Legal experts note the feds aren't the only reason agencies should step up their due diligence. In a recent false-advertising case between LG Electronics and Whirlpool -- over the use of the word "steam" in ads for clothes dryers -- LG during discovery asked for correspondence between Whirlpool and its ad agency. The latter company refused on grounds of legal privilege. But a U.S. Court of Appeals mandated Whirlpool turn over documents, and that the third-party agency wasn't protected as the functional equivalent of a Whirlpool employee.

"Agencies used to work with the legal departments of advertisers pretty closely, exchanging information back and forth about how the product works, shortcomings in performance, whether the ad is accurate or overstating the benefits," said Chris Cole, a partner in the firm's Washington office Manatt, Phelps & Phillips. "All of this happens over email for the first part ... pretty candid communications. Frequently when we're in cases, some of the worst documents come out of agencies. They're more freewheeling, throwing out ideas that may or may not work, and sometimes come up with initial ideas that are off the charts in terms of being false. It's not until the lawyers intervene sometimes that an ad can be aired that is truthful and not deceiving to the consumer."


Four things agencies should consider to better shield themselves against claims.

  • Internal education on a regular basis to make sure new hires know the rules about communicating over email, text message or otherwise.

  • Establishing internal processes for due diligence to be able to trace whether the agency is meeting federal guidelines for advertising or not.

  • Don't trust broadcast networks or clients' approval of advertising; make sure it meets your own standards.

  • Ask clients for the ability to work on site, and/or for a company email address.
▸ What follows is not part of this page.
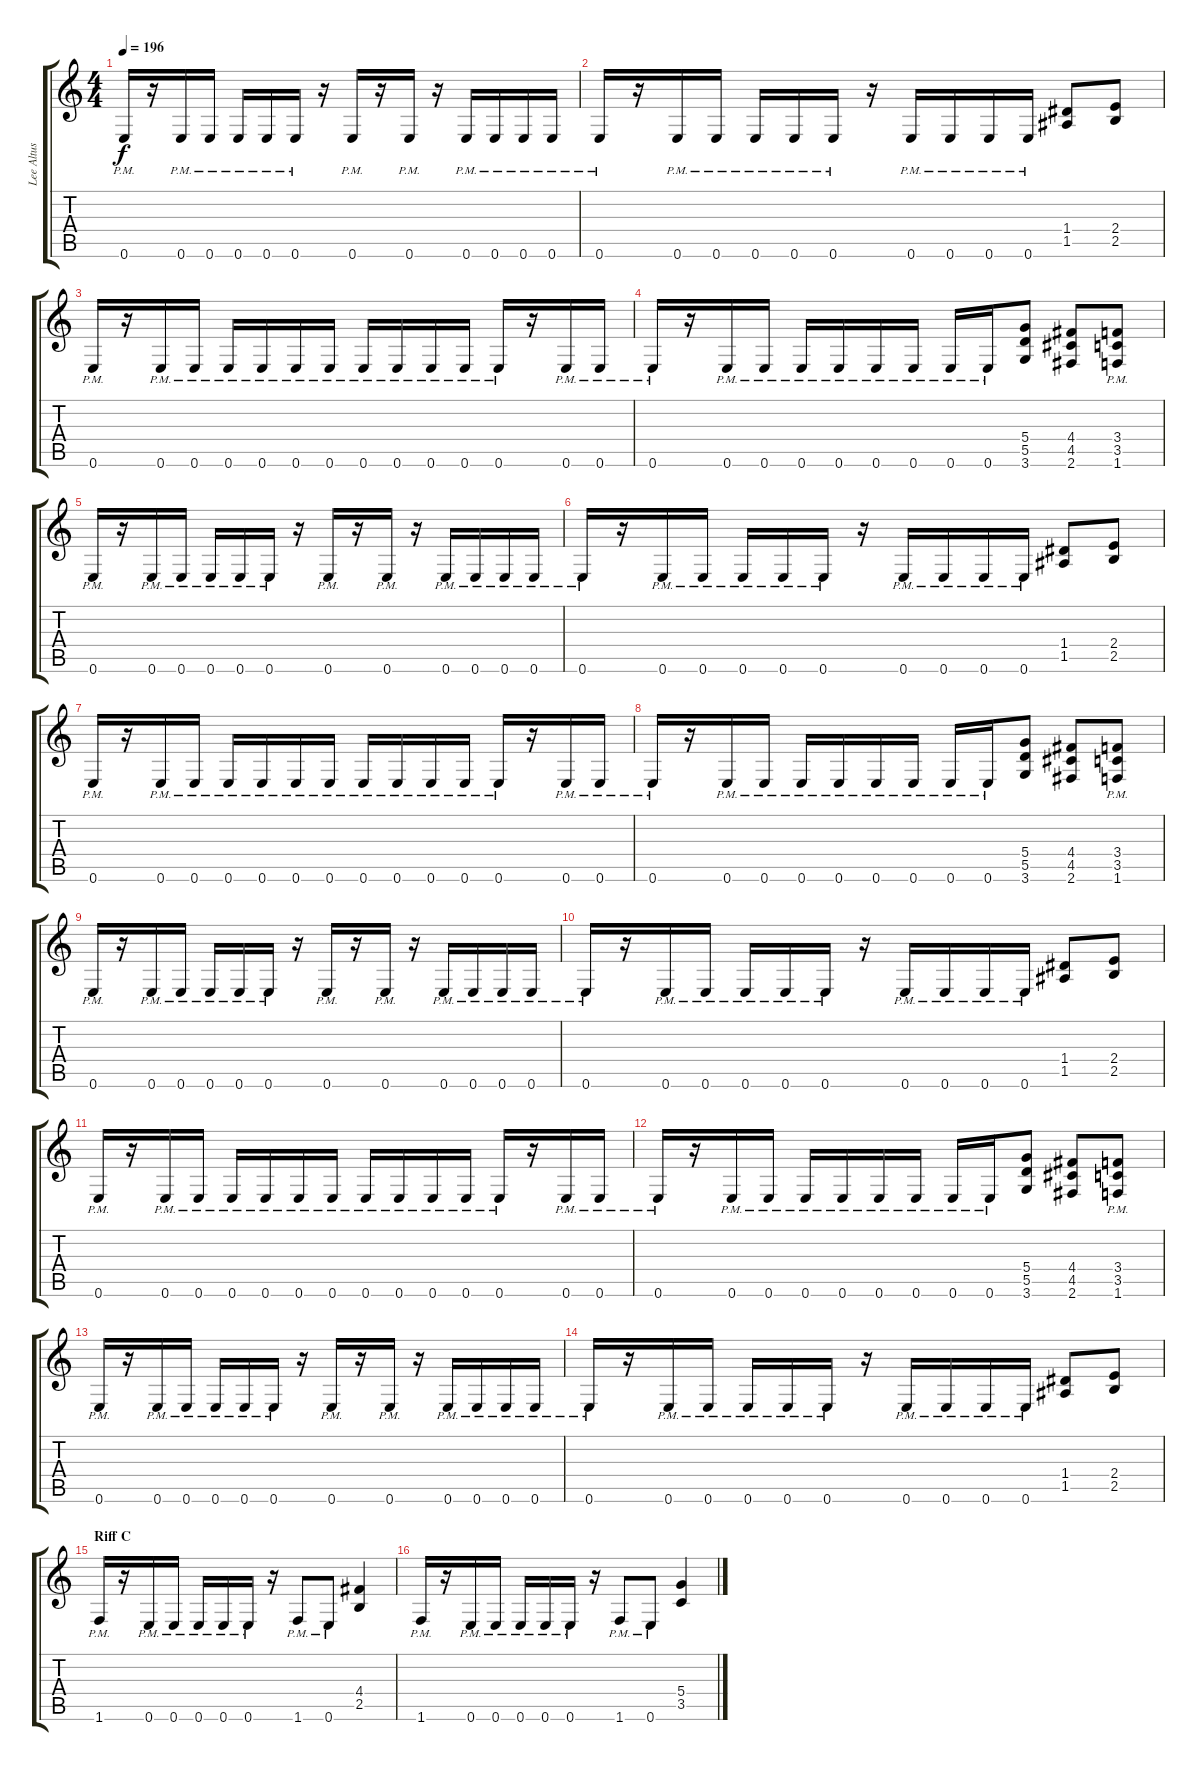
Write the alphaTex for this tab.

Source: Manatt and Davis & Gilbert

The legal trends are ones that some in the agency community are flagging as worrisome -- and not merely because of the potential financial burden and time-suck posed by an inadvertent courtroom showdown, but also due to fears that such legal precedent could hamper agencies' creativity.

"Further regulation and over-reaching by the government will cause agencies, and in particular creative people, to be less inventive and look over their shoulder more," said Peter McGuinness, the CEO of Interpublic Group of Cos.' Gotham and a member of the 4A's government-relations board. "It will fundamentally impact how we do business, because we're always pushing advertisers to be more aggressive, but [legal concerns] will ultimately cause us to dial back, water down and make agencies more risk-averse than they already are. You can't do a middle-of-the-road campaign and then be expected to steal share."

It's a trend that would likely leave a bad taste in marketers' mouths, too. Already, beverage maker Pom is fighting back. In a turn of events, the marketer sued the FTC last year alleging that its new advertising standards for the food industry have not given companies a chance to submit input and that it's violating First Amendment rights to engage in truthful speech, and harming the company's brand association as a healthful-juice company.

For now, the best agencies can do is be cautious. And at the end of the day, a little paranoia could go a long way in terms of helping an agency avoid an unnecessary headache.

"The most clear direction is one that would apply to any company, irrespective of an ad agency, and that's to be really careful what you say in electronic communications, whether in an email or a text message," advised Mr. Cole. "It can be retrieved after the fact, and it could come back to haunt you."